> **Work to be completed**: Return the data below exactly, stopping after the line with "của trái phiếu".

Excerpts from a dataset

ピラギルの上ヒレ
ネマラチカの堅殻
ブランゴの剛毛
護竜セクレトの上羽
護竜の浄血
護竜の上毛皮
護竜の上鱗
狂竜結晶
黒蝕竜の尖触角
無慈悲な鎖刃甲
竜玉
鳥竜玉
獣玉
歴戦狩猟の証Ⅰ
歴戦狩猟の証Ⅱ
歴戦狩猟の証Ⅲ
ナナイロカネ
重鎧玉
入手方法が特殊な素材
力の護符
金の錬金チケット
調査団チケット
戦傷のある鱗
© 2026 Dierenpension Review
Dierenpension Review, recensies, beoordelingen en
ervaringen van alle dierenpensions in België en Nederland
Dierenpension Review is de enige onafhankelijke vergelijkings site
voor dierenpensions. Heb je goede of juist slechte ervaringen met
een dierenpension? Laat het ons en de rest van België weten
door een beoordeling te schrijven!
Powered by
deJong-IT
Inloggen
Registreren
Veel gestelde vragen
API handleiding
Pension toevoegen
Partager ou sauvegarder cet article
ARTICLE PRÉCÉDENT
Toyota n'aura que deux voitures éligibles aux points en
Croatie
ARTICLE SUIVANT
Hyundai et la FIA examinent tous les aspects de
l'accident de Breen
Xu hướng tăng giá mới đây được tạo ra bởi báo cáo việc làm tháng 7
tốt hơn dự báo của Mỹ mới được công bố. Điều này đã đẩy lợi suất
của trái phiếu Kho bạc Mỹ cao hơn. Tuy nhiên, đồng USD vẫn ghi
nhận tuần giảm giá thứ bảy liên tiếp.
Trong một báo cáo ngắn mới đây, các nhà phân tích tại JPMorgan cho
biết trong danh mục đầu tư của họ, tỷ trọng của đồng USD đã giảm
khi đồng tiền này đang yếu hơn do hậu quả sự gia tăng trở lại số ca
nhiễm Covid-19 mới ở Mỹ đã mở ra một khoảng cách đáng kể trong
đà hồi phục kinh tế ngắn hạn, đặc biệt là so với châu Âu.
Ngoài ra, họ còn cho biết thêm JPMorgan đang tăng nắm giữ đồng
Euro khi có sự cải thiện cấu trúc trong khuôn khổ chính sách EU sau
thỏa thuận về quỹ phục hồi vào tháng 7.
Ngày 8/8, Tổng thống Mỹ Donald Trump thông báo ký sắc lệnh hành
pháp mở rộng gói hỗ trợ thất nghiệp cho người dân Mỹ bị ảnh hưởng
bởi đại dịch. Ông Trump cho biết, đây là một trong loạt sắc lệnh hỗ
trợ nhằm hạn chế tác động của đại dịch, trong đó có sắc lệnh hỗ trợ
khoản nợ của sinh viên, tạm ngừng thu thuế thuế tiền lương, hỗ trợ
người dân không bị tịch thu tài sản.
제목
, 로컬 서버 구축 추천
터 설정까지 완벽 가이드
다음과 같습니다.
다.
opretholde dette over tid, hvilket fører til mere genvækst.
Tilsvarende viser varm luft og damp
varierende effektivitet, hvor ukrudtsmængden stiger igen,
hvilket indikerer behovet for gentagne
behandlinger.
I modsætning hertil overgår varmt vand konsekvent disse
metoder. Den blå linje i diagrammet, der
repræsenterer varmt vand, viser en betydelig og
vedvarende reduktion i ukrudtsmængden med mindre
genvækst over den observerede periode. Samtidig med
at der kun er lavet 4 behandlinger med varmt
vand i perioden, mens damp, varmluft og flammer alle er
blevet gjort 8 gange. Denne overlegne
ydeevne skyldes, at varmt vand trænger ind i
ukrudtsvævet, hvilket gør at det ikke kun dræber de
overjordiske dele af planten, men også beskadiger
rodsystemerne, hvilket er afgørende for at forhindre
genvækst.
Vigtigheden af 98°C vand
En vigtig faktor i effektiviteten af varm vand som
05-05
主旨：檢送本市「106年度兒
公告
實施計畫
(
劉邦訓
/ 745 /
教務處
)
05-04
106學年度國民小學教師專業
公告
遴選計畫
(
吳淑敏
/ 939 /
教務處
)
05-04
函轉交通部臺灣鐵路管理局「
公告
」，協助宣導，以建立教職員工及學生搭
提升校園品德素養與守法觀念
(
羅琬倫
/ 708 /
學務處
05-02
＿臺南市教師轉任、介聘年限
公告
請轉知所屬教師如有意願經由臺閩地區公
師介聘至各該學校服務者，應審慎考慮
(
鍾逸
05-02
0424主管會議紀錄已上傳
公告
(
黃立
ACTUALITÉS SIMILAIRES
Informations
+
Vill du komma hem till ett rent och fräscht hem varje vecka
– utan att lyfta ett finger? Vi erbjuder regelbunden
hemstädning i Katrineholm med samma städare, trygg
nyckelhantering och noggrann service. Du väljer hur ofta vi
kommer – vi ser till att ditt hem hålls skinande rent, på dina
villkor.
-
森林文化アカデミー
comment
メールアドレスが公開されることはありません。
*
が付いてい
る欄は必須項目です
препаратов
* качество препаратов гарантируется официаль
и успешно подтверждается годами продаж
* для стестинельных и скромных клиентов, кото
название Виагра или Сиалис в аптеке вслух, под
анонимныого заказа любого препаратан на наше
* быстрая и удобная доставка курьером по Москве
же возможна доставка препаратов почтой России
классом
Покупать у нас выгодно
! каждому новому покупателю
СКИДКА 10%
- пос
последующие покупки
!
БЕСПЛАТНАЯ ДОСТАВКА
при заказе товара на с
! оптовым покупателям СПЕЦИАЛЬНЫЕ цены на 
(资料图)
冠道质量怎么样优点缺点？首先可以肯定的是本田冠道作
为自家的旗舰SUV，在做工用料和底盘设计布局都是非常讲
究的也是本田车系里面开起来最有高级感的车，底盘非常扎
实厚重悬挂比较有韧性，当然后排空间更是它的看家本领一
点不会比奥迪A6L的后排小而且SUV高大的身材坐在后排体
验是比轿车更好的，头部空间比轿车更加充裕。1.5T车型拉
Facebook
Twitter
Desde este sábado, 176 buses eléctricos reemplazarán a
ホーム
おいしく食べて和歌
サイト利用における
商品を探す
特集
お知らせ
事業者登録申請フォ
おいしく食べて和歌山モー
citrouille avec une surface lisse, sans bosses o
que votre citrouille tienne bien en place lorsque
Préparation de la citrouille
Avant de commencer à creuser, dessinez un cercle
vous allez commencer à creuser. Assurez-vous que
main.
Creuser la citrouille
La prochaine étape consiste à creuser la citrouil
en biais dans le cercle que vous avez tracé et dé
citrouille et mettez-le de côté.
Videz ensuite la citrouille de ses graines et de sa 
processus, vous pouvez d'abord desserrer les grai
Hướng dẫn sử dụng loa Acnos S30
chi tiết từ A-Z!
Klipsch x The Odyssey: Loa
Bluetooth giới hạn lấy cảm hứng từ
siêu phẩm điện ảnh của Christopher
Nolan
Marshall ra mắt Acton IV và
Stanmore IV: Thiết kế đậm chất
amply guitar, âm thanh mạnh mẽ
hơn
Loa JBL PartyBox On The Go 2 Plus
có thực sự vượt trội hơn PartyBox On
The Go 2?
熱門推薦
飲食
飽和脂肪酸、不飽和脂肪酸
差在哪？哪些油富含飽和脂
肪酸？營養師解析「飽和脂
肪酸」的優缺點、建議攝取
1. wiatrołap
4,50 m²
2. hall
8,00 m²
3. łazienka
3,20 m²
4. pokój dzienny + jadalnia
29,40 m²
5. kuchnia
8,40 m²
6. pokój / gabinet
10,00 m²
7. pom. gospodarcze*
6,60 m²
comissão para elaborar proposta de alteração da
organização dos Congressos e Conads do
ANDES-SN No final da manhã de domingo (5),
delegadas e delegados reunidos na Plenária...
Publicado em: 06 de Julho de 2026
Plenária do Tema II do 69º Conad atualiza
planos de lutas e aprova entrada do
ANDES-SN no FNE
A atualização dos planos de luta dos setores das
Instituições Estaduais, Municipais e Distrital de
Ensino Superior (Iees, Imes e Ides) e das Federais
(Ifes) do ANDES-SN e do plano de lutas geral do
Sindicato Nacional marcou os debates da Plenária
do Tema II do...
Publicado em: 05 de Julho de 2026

> **Your solution**:
ピラギルの上ヒレ
ネマラチカの堅殻
ブランゴの剛毛
護竜セクレトの上羽
護竜の浄血
護竜の上毛皮
護竜の上鱗
狂竜結晶
黒蝕竜の尖触角
無慈悲な鎖刃甲
竜玉
鳥竜玉
獣玉
歴戦狩猟の証Ⅰ
歴戦狩猟の証Ⅱ
歴戦狩猟の証Ⅲ
ナナイロカネ
重鎧玉
入手方法が特殊な素材
力の護符
金の錬金チケット
調査団チケット
戦傷のある鱗
© 2026 Dierenpension Review
Dierenpension Review, recensies, beoordelingen en
ervaringen van alle dierenpensions in België en Nederland
Dierenpension Review is de enige onafhankelijke vergelijkings site
voor dierenpensions. Heb je goede of juist slechte ervaringen met
een dierenpension? Laat het ons en de rest van België weten
door een beoordeling te schrijven!
Powered by
deJong-IT
Inloggen
Registreren
Veel gestelde vragen
API handleiding
Pension toevoegen
Partager ou sauvegarder cet article
ARTICLE PRÉCÉDENT
Toyota n'aura que deux voitures éligibles aux points en
Croatie
ARTICLE SUIVANT
Hyundai et la FIA examinent tous les aspects de
l'accident de Breen
Xu hướng tăng giá mới đây được tạo ra bởi báo cáo việc làm tháng 7
tốt hơn dự báo của Mỹ mới được công bố. Điều này đã đẩy lợi suất
của trái phiếu Kho bạc Mỹ cao hơn. Tuy nhiên, đồng USD vẫn ghi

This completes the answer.